Sunday, October 28, 2001

By Ed Bouchette, Post-Gazette Sports Writer

In baseball, you get the New York Yankees. In football, you simply get the New. Upsets, upstarts and upside down are popular words in the National Football League these days. Pete Rozelle is long gone, but even the late commissioner's dreams of parity could not have been this grand.

Last week, when underdogs won 11 of 13 games, brought it all home, but parity has been here for quite some time.

"It's a crazy league," said Ron Hill, the Atlanta Falcons' vice president of football operations. "This is nothing new. It's the same every year."

The 4-2 Cleveland Browns, in their third year of re-existence, already have won more games than they did last season, when they were 3-13. But expansion Jacksonville and Carolina reached conference championship games in their second years in the NFL, 1996.

The St. Louis Rams went 4-12 in 1998 and won the Super Bowl in 1999. Why not the Brownies?

Here goes that word again.

"It's crazy," said Floyd Reese, the Tennessee Titans' general manager. "If we'd have talked in July, and I would have said, OK, Baltimore, Jacksonville, Tennessee, Denver, Indianapolis -- none would be better than .500, you'd have thought I was insane. Here you are.

"If I told you Cleveland would be 4-2 and San Diego would be leading their division, you would have thought I was crazy. That's where it is right now. We're in the middle either of a giant turnaround or just confusion. Everyone's wondering what the heck's going on.

"You look at some of the scores on a weekly basis. You say, San Diego had how many and Cleveland had what? Did they switch scores? Nope. Wow, this thing is really topsy-turvy."

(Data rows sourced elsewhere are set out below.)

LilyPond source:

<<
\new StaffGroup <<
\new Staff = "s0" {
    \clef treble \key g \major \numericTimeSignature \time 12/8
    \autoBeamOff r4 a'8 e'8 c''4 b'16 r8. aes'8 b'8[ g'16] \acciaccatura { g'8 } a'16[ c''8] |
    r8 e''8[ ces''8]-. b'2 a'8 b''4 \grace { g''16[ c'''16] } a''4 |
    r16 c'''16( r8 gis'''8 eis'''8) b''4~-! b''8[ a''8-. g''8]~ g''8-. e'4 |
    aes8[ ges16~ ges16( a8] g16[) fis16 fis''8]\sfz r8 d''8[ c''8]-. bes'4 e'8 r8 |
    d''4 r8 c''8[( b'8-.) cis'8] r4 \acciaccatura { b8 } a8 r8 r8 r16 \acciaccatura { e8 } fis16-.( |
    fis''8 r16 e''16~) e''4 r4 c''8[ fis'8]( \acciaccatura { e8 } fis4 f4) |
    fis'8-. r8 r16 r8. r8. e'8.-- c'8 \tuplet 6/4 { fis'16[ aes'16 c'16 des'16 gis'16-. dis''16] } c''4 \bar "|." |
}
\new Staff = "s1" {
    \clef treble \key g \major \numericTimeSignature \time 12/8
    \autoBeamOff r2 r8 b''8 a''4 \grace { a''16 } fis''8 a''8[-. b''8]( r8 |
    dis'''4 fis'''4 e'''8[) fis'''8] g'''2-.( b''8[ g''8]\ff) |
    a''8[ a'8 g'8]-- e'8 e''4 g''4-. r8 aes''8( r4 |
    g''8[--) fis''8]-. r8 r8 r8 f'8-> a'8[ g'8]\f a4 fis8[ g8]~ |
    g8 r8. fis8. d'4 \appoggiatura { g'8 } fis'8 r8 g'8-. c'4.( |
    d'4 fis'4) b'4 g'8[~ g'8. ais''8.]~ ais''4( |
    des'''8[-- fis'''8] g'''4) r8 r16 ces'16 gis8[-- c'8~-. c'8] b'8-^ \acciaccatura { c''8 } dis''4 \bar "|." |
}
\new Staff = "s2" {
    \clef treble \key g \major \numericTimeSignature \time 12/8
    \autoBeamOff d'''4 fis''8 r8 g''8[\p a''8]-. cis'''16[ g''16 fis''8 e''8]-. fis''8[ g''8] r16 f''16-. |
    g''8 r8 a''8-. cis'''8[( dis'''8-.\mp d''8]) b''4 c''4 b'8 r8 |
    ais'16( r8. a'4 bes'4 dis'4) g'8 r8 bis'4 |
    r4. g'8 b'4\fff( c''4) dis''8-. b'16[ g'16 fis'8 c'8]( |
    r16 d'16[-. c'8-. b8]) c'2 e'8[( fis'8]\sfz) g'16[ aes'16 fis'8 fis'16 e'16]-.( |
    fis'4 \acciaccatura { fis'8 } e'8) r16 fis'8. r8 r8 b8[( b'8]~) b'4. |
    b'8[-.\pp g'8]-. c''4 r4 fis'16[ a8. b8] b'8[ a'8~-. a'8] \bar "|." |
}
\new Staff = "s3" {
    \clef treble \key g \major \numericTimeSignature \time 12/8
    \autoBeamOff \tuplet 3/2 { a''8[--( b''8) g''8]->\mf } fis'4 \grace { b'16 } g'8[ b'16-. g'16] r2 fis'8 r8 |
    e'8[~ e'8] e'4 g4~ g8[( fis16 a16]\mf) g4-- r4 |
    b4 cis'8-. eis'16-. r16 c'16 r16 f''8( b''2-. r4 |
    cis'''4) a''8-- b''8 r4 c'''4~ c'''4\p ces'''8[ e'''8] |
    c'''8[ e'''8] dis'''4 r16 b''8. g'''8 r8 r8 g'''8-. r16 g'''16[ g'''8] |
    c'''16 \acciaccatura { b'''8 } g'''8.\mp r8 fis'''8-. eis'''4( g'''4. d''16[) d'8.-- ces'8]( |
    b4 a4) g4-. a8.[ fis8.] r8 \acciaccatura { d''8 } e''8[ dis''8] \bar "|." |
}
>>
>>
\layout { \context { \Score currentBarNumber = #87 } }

The seeds for all this were sewn in 1993, when management and the NFL Players Association agreed to a revolutionary collective bargaining agreement. It provided for a salary cap and a salary floor, and free agency. That theoretically spread the talent evenly.

But there were enough loopholes that rich owners or those with sweetheart stadium deals could get around them initially. Those began closing when the have-nots began building new stadiums that brought in more money.

Then, the spendthrifts eventually were dragged down by the system because the immense signing bonuses were buy now, pay later under the salary cap. To some teams, it was worth it. Dallas may be among the worst teams in the NFL today but the Cowboys won three Super Bowls in four years. However, Jacksonville is in a free-fall, having shot its wad of money without reaching the Super Bowl.

The system also can be played by the smart. Good football people in coaching and the front office will prevail over those not as good, with everything else being equal.

The New York Giants, for example, and the Steelers have done well without over-spending or forfeiting the future. The Rams and Titans are others. Eventually, if a team remains good for a long time, it will have to pay more for its players or risk losing them. Pay the players too much, the way Jacksonville did, and you risk the future.

That's why there is a premium on good management and good personnel men, which is why the best coaches are getting $3 million a year and the best general managers $1 million and up.